Highlights & Insights¶
- Elegant Exploitation of Physical Complementarity: Visible imaging captures reflected light; thermal imaging captures absorbed heat—this complementary pair of signals naturally encodes the discriminative information needed to separate albedo from shading, a deeply elegant insight.
- Derivation Chain from Heat Transfer to Ordinal Proxy: Energy conservation → heat transport equation → thermal equilibrium → thermal image as monotonic proxy for absorbed heat: the theoretical derivation forms a coherent and physically intuitive chain.
- Zero-Shot Superiority over Pre-Trained Models: Physical constraints derived from a single image pair surpass models trained on large-scale datasets, demonstrating that the correct inductive physical bias can outperform statistical learning.
Limitations & Future Work¶
- Assumes Lambertian reflectance; metallic, transparent, and specular surfaces cause failures.
- Assumes heat originates primarily from light absorption; non-optical heat sources such as engines or human bodies interfere with the model.
- Multi-chromatic illumination is not supported.
- Relies on low-cost microbolometer thermal cameras, which exhibit insufficient SNR under weak illumination or in dynamic scenes.
- Thermal camera resolution is lower than that of visible cameras, potentially limiting fine detail recovery.
- Future directions: (1) use VT-Intrinsic's high-quality pseudo ground truth to supply training data for large-scale learning methods; (2) extend the ordinal theory to multispectral imaging.
Related Work & Insights¶
- vs. JoLHT-Video: JoLHT-Video uses the transient process in thermal video to directly estimate absorbed light intensity, requiring controlled illumination and thermal video; VT-Intrinsic relies only on ordinal relationships in steady-state thermal images, greatly broadening its applicability.

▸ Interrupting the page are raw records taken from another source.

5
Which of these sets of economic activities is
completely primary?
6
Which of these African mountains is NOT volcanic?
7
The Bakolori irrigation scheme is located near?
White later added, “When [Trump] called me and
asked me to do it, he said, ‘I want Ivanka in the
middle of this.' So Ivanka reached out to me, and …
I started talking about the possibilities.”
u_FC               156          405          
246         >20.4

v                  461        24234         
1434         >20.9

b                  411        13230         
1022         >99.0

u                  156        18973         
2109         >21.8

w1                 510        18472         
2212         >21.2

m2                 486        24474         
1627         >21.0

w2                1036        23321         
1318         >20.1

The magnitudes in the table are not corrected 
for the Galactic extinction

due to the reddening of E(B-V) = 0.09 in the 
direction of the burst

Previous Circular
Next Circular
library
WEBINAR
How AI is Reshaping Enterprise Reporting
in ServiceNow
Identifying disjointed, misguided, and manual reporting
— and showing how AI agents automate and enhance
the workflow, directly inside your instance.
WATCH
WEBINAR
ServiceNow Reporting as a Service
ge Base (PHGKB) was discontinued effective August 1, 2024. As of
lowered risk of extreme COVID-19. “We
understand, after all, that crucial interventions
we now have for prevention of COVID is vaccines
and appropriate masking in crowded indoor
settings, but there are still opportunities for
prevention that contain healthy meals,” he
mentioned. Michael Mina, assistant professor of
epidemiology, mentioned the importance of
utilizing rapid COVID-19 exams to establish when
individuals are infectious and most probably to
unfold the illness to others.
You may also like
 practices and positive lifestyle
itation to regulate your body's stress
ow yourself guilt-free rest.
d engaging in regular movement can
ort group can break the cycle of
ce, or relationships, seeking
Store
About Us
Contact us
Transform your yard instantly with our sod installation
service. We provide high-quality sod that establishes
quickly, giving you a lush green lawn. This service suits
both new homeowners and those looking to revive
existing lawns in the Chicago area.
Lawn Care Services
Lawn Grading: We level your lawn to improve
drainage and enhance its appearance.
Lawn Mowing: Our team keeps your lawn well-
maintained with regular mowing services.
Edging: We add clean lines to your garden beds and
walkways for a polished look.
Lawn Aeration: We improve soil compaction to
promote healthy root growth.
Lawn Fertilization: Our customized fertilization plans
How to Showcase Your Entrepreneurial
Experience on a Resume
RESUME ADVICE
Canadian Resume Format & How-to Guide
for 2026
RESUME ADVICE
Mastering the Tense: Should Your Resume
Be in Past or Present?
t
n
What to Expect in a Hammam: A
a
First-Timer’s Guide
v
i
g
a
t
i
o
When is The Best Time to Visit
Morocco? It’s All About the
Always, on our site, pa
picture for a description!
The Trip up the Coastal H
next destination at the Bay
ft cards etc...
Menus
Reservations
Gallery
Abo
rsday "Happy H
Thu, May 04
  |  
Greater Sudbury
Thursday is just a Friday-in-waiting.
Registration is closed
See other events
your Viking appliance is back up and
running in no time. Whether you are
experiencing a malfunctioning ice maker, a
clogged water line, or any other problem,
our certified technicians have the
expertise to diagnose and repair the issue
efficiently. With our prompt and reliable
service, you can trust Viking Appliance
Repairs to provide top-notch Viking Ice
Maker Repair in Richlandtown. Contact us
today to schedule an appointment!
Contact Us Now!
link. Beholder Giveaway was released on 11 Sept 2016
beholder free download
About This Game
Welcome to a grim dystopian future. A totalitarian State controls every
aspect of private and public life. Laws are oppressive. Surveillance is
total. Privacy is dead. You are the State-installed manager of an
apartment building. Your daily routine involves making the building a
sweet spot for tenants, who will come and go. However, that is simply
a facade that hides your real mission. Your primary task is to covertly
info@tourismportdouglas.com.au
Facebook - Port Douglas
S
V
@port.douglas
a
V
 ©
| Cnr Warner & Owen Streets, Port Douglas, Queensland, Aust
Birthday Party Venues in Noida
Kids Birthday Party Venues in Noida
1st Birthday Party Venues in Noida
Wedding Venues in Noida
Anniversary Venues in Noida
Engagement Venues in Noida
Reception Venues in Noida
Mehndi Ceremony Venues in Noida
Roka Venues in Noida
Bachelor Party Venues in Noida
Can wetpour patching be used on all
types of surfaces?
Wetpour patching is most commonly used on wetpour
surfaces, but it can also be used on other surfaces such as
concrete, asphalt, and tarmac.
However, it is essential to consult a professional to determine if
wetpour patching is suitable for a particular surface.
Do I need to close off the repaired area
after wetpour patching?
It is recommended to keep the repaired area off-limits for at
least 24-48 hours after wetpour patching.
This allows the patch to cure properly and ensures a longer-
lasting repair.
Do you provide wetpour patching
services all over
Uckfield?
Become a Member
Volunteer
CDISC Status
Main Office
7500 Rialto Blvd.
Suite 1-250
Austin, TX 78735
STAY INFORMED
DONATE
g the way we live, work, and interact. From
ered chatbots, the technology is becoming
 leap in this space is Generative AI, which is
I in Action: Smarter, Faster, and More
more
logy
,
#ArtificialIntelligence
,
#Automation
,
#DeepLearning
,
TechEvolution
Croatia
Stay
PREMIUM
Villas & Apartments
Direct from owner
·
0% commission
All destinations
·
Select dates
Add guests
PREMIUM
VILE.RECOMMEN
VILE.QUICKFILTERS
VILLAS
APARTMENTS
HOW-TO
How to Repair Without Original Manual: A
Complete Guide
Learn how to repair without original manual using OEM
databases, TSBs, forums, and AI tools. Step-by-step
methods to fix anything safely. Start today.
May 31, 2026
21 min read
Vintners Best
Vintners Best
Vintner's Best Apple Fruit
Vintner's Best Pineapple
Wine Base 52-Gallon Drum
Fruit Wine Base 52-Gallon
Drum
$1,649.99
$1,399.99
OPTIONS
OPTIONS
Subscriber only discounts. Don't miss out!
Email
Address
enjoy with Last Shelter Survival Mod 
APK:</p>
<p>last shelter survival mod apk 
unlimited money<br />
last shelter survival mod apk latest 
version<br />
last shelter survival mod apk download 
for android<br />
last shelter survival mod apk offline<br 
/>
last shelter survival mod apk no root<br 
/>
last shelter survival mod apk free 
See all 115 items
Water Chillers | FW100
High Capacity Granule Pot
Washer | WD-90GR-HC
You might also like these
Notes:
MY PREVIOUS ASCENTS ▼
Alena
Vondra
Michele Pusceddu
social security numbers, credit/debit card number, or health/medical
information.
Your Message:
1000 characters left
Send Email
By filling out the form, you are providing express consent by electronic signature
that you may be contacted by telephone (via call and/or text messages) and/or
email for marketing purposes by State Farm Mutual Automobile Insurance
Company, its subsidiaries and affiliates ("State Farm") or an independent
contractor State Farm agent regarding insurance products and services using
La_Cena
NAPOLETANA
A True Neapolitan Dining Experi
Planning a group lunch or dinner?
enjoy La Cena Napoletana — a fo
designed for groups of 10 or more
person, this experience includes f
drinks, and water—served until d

- vs. NIR-Priors: NIR-based methods treat NIR reflectance as a shading proxy under the assumption of small material variation, but NIR reflectance still exhibits significant inter-material variation and LED illumination lacks NIR components; VT-Intrinsic's use of the complementary thermal absorption relationship is more physically fundamental.
- vs. Intrinsic-v2: Although the latest learning-based method performs competitively in some indoor scenarios, it degrades under incandescent and daylight illumination (si-MSE 4.17–4.36), indicating that learned priors are insufficiently robust to illumination variation.
Rating¶
- Novelty: ⭐⭐⭐⭐⭐ First work to leverage thermal infrared ordinal constraints for IID; the physical theory is original and elegant.
- Experimental Thoroughness: ⭐⭐⭐⭐ Validated across multiple illumination conditions, materials, and scenes with thorough ordinal theory verification; large-scale quantitative evaluation is lacking.
- Writing Quality: ⭐⭐⭐⭐⭐ Physical derivations are clear and rigorous; the Roger Shepard illusion example provides an exceptionally intuitive motivation.
- Value: ⭐⭐⭐⭐⭐ Opens a new paradigm for exploiting light-thermal complementarity in vision; can provide large-scale real-world annotations for learning-based methods.